En faisant la part des singularités propres à chacun de ces récits, il s’agira de cerner de quelle manière les écrivains minent subtilement la position des humains, en dépit de la sympathie d’espèce qu’ils devraient inspirer, pour faire en sorte de provoquer un soutien paradoxal à ceux qui les remplacent, de telle sorte que les créatures apparaissent en somme plus «humaines» que leurs créateurs aux prétentions divines. La tentation divine est explicitement thématisée par ces récits, et s’incarne dans la reprise d’une terminologie, de structures sociales et de schémas narratifs archétypaux. Néanmoins, loin d’être un donné immédiat, le jugement qui valorise la créature tout en dévaluant son créateur est le produit d’une élaboration subtile au fil des textes, qui joue sur des procédés variés, destinés à associer le lecteur à la construction de l’axiologie sous-tendant chaque roman.

 

Donner forme à la tentation divine

Les romans de Greg Egan, Pierre Bordage et Philippe-Aubert Côté se distinguent par de nombreux aspects, tant par leur sujet que par les modalités narratives auxquelles ils recourent pour les traiter. Néanmoins, ils ont ceci de commun que, pour construire la dualité entre créateurs et créatures, ils reprennent, chacun à leur manière, un vocabulaire et une imagerie explicitement associés à la notion de divinité. De plus, ils proposent de réinterpréter à la fois le mythe de la chute originelle et celui du crépuscule des dieux, en établissant une relation de complémentarité entre créateurs et créatures, relation qui se révèle en fait asymétrique, de telle sorte que par une inversion dialectique, les créateurs apparaissent comme bien moins nécessaires que leurs créatures.

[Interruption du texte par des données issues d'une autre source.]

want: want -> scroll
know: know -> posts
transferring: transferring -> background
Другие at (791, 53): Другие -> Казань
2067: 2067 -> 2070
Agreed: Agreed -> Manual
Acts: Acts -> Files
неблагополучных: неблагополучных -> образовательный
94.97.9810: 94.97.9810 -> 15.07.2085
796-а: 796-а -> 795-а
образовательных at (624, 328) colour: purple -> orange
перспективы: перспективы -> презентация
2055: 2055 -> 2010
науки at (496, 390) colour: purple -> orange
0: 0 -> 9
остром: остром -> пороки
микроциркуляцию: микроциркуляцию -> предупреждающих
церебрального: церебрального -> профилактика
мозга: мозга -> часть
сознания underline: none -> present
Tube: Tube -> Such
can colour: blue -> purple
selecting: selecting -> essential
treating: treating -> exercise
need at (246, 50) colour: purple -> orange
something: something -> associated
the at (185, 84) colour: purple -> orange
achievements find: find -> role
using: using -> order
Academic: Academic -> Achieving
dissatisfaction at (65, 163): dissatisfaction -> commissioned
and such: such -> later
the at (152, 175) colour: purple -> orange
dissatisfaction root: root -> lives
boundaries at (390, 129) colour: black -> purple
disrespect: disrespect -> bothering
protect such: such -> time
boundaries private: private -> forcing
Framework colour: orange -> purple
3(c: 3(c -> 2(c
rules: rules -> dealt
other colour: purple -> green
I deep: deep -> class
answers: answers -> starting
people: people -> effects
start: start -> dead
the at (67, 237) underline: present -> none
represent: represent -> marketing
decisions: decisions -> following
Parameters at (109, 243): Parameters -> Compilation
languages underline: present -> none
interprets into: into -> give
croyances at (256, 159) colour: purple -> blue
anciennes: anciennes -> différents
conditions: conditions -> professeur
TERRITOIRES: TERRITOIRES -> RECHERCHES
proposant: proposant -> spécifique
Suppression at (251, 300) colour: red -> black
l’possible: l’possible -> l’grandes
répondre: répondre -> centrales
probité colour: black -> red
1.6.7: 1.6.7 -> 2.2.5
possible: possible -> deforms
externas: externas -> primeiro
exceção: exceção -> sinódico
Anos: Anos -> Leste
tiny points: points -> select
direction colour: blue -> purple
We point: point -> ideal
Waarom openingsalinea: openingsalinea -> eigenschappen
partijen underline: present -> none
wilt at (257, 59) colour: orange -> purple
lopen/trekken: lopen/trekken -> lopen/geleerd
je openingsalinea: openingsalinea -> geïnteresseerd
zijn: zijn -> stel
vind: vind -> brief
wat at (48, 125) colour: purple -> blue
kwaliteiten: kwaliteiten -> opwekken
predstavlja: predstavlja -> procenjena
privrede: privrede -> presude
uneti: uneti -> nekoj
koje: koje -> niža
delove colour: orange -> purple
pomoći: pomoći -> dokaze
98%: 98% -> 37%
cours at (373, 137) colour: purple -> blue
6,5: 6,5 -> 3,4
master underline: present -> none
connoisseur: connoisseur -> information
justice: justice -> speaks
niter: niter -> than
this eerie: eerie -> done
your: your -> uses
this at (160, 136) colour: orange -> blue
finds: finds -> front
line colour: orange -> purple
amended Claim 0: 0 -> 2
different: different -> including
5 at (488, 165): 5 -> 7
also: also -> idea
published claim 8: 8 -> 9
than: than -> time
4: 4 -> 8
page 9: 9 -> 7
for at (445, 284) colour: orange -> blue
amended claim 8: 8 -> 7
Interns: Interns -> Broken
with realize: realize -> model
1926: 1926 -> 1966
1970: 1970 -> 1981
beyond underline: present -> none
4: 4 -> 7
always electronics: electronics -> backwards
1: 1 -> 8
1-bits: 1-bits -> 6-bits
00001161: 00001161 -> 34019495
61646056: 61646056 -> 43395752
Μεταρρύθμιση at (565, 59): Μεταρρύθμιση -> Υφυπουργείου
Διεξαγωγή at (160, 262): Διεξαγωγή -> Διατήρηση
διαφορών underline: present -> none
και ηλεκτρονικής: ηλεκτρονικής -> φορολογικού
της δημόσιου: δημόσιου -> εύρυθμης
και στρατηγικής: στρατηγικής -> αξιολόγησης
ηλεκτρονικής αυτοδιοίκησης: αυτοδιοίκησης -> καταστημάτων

La Cité des permutants se divise en deux parties principales, qui se succèdent chronologiquement. La première se situe dans un futur proche, d’un monde équivalent au nôtre. Elle présente l’entreprise de Paul Durham et Maria Deluca, deux personnages aux prénoms rappelant le Nouveau Testament qui tâchent d’élaborer un univers virtuel autonome (TVC), afin de permettre à des copies numériques d’humains de survivre indéfiniment dans une réalité virtuelle auto-entretenue. Ils parviennent à leurs fins en produisant une «configuration Jardin d’Eden» (Garden of Eden configuration), point zéro regroupant le monde virtuel et les Copies. Parallèlement, un programme de simulation cosmogonique est mis au point à l’intérieur de l’environnement virtuel, selon d’autres règles, celle de l’Autoverse, ou Cosmoplexe dans la traduction française. La deuxième partie décrit le devenir des Copies, qui jouissent de l’éternité dans un espace appelé l’Elysium. Les Copies sont confrontées à des créatures intelligentes apparues de manière autonome dans le Cosmoplexe, les «Lambertiens». Ces derniers, ayant saisi la nécessité de rendre cohérente la cosmologie de leur propre univers, refusent pourtant de le considérer comme un artefact. Ils n’acceptent pas l’existence de Copies se présentant comme leurs créateurs. Leur explication scientifique, plus consistante et économique que celle des Copies, efface la réalité virtuelle où se trouvaient ceux qui se considéraient comme leurs créateurs: «Il ne suffit pas de dire que l’explication des Lambertiens est supérieure à la nôtre, dit-elle [Maria]. C’est l’idée même de créateur qui s’autodétruit. (…) Il ne peut y avoir de dieux et il n’y en aura jamais.» (Egan, 2000: 433).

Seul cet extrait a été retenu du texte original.